**Exercise aim:** Pick out and copy every line below that has the word "medical".

**Excerpted records:**
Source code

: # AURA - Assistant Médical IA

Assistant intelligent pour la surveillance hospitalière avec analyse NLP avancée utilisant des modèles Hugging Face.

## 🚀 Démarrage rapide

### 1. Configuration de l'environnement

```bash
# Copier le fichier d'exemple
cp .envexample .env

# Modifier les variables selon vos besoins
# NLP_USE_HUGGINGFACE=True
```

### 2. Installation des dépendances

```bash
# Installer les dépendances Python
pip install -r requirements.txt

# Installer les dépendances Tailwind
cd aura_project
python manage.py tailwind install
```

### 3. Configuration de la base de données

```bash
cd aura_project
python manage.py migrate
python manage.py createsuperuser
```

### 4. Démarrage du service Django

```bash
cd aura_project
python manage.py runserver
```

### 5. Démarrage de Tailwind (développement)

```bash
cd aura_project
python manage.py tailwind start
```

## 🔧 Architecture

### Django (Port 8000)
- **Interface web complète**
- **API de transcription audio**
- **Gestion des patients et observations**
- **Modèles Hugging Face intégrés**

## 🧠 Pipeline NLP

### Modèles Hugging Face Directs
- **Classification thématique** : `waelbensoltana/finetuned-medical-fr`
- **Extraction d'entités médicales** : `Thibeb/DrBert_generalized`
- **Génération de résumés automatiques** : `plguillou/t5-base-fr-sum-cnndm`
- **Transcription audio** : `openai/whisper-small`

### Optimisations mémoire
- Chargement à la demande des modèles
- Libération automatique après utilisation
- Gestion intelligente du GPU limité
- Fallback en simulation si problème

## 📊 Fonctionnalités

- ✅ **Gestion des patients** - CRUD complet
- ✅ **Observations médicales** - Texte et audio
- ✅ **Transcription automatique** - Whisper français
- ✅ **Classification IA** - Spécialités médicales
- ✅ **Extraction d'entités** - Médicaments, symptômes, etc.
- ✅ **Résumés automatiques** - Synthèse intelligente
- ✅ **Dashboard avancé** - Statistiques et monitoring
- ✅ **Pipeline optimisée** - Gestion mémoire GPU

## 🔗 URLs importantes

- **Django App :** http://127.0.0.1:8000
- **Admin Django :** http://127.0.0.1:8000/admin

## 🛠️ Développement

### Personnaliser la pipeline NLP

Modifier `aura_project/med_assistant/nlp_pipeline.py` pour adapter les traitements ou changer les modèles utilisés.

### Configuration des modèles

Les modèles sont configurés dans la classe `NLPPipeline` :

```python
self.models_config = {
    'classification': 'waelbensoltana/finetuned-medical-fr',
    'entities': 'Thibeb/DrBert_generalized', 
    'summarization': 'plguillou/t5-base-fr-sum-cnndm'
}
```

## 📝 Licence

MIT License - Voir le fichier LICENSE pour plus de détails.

**Written response:**
- **Classification thématique** : `waelbensoltana/finetuned-medical-fr`
    'classification': 'waelbensoltana/finetuned-medical-fr',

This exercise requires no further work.